[Supplied records Boundary: Start]

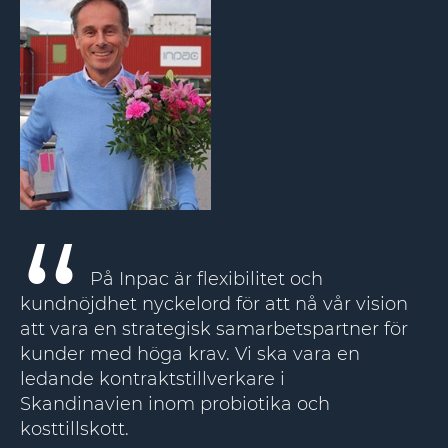
På Inpac är flexibilitet och
kundnöjdhet nyckelord för att nå vår vision
att vara en strategisk samarbetspartner för
kunder med höga krav. Vi ska vara en
ledande kontraktstillverkare i
Skandinavien inom probiotika och
kosttillskott.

[Supplied records Boundary: End]

Exercise prompt:
Everything from the line containing "kunder med höga krav. Vi ska vara en" through the end of the entries above should be retyped exactly, and nothing else.

Problem solution:
kunder med höga krav. Vi ska vara en
ledande kontraktstillverkare i
Skandinavien inom probiotika och
kosttillskott.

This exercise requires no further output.